Vermont Entrepreneurs Propose New Economic Model for Cannabis
The Vermont Cannabis Collaborative, aided by Colorado law firm Vicente Sederberg and the Marijuana Policy Group, a Denver-based consulting group, has issued a report that proposes an economic model for an adult-use cannabis industry in Vermont that is diverse, egalitarian and craft driven—very Vermont.
With the highest estimated usage in the nation, Vermont is widely expected to legalize cannabis in 2016, but must do so by action of the state legislature, since the state does not permit ballot initiatives. The report is designed for the legislature’s consideration, but may offer insights for other states on the cusp of full legalization.
The economic model is driven by the existence of eight different kinds of licenses. Home growers of fewer than seven plants for personal consumption would not be licensed or taxed, but enterprises operating above that threshold would be regulated. Existing dispensaries would be the first allowed to apply for either cooperative or industrial licenses.
Craft Grow License: 7-99 Plants
This license category is inspired by the state’s experience with the craft beer industry. The state could issue an unlimited number of craft grow licenses, and growers might also hold other licenses. Craft growers would pay a licensing fee for every 10 plants grown. No tax would be due on cannabis sold in bulk to cooperatives. Growers would use their own facilities, which would be inspected by the co-op if growers were members, but otherwise by the state.
This category, on the other hand, is informed by the state’s experience with the agricultural cooperatives. Co-ops would be for-profit businesses, with profits going back to members. The cooperative license would permit licensees to grow, test and sell on both a wholesale and retail basis, operate a lounge, make infused products and conduct genetic research. The co-ops would collect tax from bulk purchases from growers and from sales to consumers.
The VTCC study envisions that only three licenses would be available statewide.
The study recommends that only four industrial licenses be available.
Industrial licensees would pay a production tax at the point of product testing. As with cooperatives, large industrial growers would be organized as for-profit businesses, preferably benefits corporations with majority Vermont ownership. Like a cooperative license, an industrial license would also permit all other licensed activities. Industrial licensees would pay a production tax at the point of product testing.
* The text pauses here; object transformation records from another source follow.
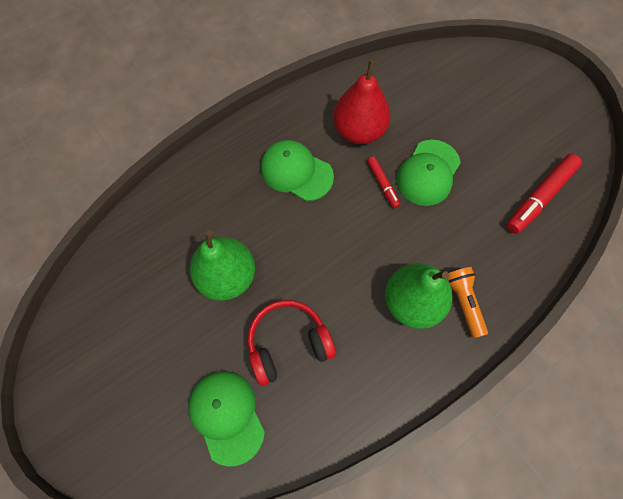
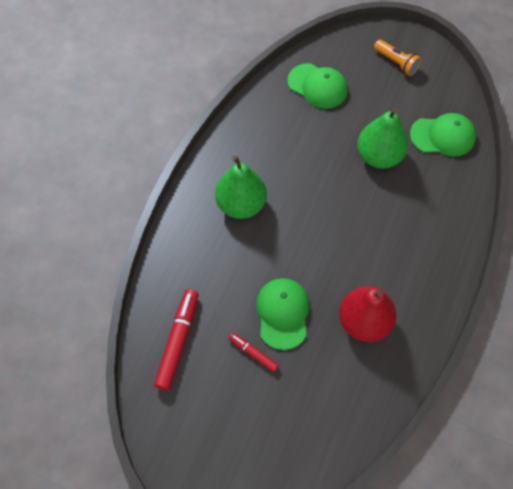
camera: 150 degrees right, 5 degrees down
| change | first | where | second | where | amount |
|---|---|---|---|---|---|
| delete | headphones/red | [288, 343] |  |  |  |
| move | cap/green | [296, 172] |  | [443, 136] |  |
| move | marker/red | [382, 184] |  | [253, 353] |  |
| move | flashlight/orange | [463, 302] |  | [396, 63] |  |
The report recommends an unlimited number of testing licenses but makes five quality-control recommendations:
- Laboratories should be certified to the ISO 17025 standard;
- The assessment and accreditation process should be carried out by a third party accreditation body that is itself accredited to the ISO 17011 standard;
- Laboratories should test for cannabinoids, pesticides, microbiology, residual solvents and water activity;
- They should pass rigorous and regular proficiency testing programs; and
- Labs should be managed by a full-time on-site chemist with a PhD in a relevant field or at least eight years of experience specific to analytical chromatography.
The VTCC study recommends that testing laboratory licenses be unlimited.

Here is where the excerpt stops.